Alleen al de fantasie over een heerlijk gerecht doet mij watertanden. Beeld je bijvoorbeeld een verse, romige tagliatelle in. Pittig en zoet tegelijkertijd, precies lang genoeg gekookt en smaakvol door zijn eenvoud van slechts een paar prachtige ingrediënten. Een pasta waarvan de Italianen gaan glimlachen. Die geur en die smaak van de eerste hap kunnen mij in totale extase brengen. Het kan zelfs zo erg zijn dat ik alles om mij heen vergeet en zonder enkel bewustzijn geneigd ben het hele bord naar binnen te werken, al heb ik een complete ovenschaal voor mijn neus. Vroeger deed ik dit dus ook. Nu denk ik anders en die omschakeling van mijn gedachtegang, waarbij een controle over de porties de leidraad vormt, heeft een enorme positieve invloed gehad op mijn gewicht en gezondheid. Misschien wel de grootste invloed.

(Volggegevens voor puntcorrespondentie)

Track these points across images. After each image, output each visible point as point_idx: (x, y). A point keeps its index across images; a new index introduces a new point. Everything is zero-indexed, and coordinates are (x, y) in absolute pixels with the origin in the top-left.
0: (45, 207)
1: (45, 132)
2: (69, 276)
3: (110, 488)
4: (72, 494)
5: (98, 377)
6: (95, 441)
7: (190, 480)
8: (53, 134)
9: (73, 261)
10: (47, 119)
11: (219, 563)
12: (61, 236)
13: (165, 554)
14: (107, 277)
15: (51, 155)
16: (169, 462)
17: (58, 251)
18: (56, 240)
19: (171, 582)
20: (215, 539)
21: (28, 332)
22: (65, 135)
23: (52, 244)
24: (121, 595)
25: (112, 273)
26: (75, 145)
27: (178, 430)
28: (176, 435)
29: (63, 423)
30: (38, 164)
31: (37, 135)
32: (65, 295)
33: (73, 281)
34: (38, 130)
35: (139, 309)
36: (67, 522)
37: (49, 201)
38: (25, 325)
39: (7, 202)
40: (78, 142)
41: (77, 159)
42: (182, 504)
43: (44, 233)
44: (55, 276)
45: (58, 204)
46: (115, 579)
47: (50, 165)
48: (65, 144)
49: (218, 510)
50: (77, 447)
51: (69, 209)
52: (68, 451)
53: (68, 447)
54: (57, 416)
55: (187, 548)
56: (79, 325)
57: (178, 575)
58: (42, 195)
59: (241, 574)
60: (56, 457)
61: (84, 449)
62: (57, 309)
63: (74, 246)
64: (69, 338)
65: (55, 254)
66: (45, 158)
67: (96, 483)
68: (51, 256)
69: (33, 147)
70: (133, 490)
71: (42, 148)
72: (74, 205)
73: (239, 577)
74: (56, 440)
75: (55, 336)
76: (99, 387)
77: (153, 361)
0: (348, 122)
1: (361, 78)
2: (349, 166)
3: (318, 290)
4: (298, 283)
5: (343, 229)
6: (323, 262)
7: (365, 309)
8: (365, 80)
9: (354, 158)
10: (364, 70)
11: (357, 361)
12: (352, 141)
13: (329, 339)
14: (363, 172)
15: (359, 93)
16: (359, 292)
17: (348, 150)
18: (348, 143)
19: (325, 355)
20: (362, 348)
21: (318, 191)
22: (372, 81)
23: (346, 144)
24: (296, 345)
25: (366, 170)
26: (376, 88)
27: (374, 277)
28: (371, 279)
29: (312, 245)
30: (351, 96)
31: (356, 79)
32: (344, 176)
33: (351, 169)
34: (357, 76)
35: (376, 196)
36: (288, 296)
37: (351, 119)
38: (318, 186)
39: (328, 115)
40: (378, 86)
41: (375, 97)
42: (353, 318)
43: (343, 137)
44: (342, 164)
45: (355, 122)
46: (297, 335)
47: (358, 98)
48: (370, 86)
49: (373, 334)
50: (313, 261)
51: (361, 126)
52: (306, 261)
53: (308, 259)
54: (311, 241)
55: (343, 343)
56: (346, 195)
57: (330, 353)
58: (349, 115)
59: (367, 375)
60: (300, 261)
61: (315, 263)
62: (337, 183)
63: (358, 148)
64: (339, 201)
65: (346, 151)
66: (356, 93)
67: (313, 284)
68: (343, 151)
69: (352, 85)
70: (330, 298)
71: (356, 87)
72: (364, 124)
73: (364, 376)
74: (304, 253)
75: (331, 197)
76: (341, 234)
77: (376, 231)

### Opdrachtdoel:
Geef de volledige aangeleverde tekst over tagliatelle en portiecontrole woord voor woord terug. Ga uitsluitend uit van de aangeleverde tekst.

### Schriftelijk antwoord:
Alleen al de fantasie over een heerlijk gerecht doet mij watertanden. Beeld je bijvoorbeeld een verse, romige tagliatelle in. Pittig en zoet tegelijkertijd, precies lang genoeg gekookt en smaakvol door zijn eenvoud van slechts een paar prachtige ingrediënten. Een pasta waarvan de Italianen gaan glimlachen. Die geur en die smaak van de eerste hap kunnen mij in totale extase brengen. Het kan zelfs zo erg zijn dat ik alles om mij heen vergeet en zonder enkel bewustzijn geneigd ben het hele bord naar binnen te werken, al heb ik een complete ovenschaal voor mijn neus. Vroeger deed ik dit dus ook. Nu denk ik anders en die omschakeling van mijn gedachtegang, waarbij een controle over de porties de leidraad vormt, heeft een enorme positieve invloed gehad op mijn gewicht en gezondheid. Misschien wel de grootste invloed.